Passage:
I heard you’ve started drawing for one of those magazines again recently.

It’s pretty tough, to be honest, coming up with stories about shit all the time, you know? I mean, especially making it erotic at the same time.



Are there any minimal requirements that you have to include? Like, is there a quota of shit-per-comic that you have to meet?

No, it’s just… shit. Basically, it’s a question of how many variations of stories I can come up with that revolve around shit and sex. It’s so fucking difficult. I actually wanted to quit after the first two or three of them that I drew. Shit and sex are merely the starting points, and unless you can tick those off you can’t even begin thinking about a narrative. And I do try to feature sweet young girls as the main characters. That’s about it. I don’t think my manga is all that popular with the readers, though. I mean, the types of people who buy the sort of magazines we’re talking about aren’t really into the kind of stuff I draw.

And you aren’t into this sort of thing sexually at all?

No, I don’t engage in those sorts of activities. It’s not even a fantasy of mine. It just happens to be one of the themes that I use. But I really dig splatter humor.

Do you get off on drawing sex scenes? Robert Crumb famously said that he jerks off to his own drawings.

To tell you the truth, I’m not really into drawing sex scenes, and if I had a choice I’d prefer not to. But when you’re drawing for an erotic magazine, you sort of can’t avoid it. Anyway, the themes that I use are quite extreme and people tend to think that I do that stuff in my private life, but I’m really just trying to establish a voice within the confines of the rules and principles that I’ve been handed.

Task A:
In the interview, what kind of humor does the interviewee say they really dig?
Task B:
Reproduce the part of the interview between "No, it’s just…" and "sexually at all?", inclusive.

Data lines:
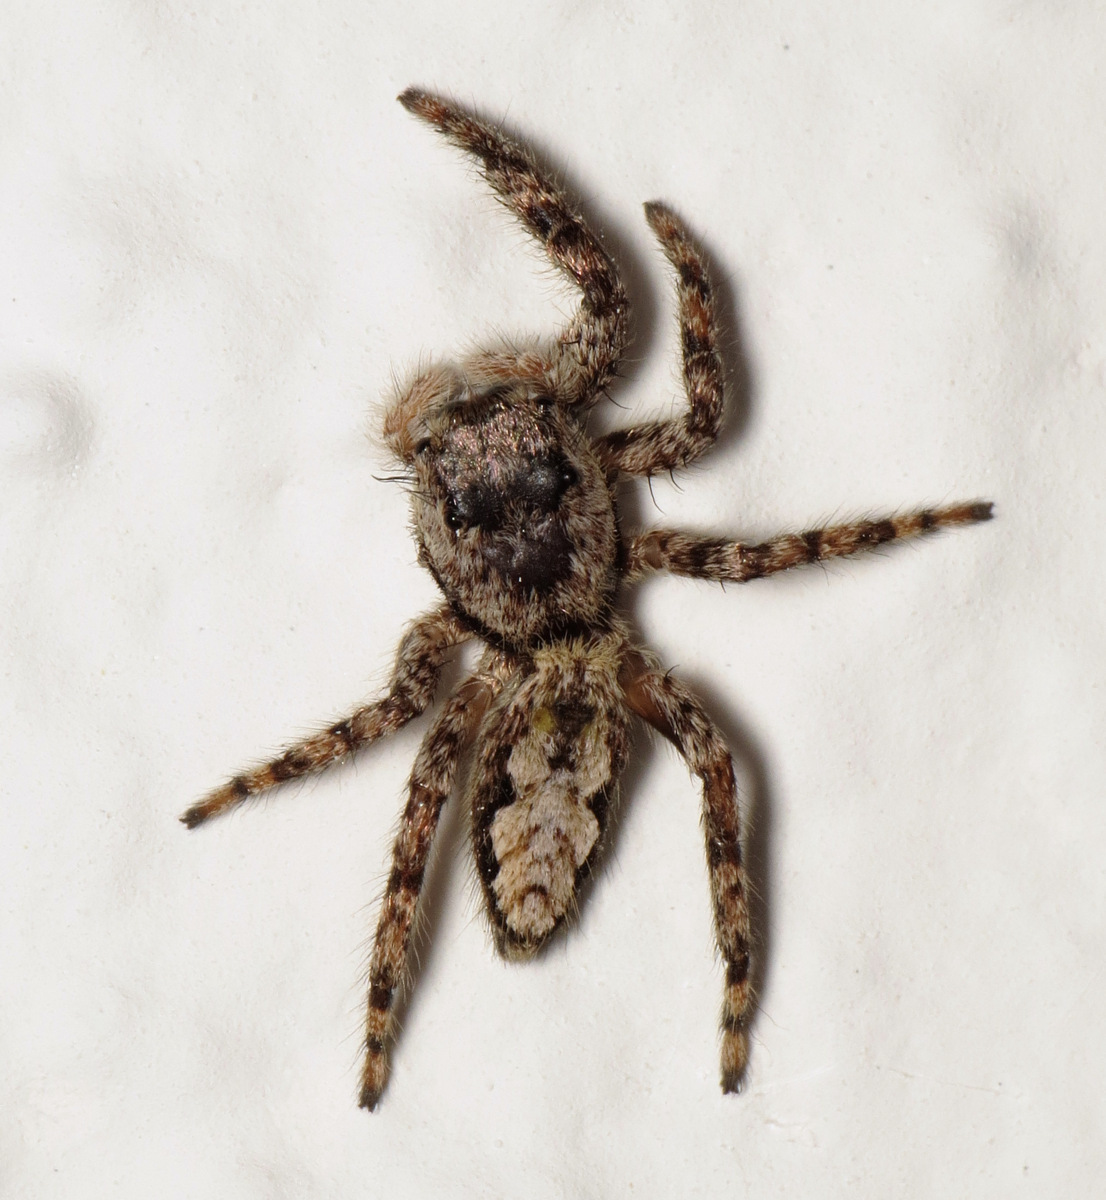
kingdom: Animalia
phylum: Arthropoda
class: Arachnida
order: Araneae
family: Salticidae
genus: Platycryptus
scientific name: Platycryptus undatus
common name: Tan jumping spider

Correct answer A:
Splatter humor.

Correct answer B:
No, it’s just… shit. Basically, it’s a question of how many variations of stories I can come up with that revolve around shit and sex. It’s so fucking difficult. I actually wanted to quit after the first two or three of them that I drew. Shit and sex are merely the starting points, and unless you can tick those off you can’t even begin thinking about a narrative. And I do try to feature sweet young girls as the main characters. That’s about it. I don’t think my manga is all that popular with the readers, though. I mean, the types of people who buy the sort of magazines we’re talking about aren’t really into the kind of stuff I draw.

And you aren’t into this sort of thing sexually at all?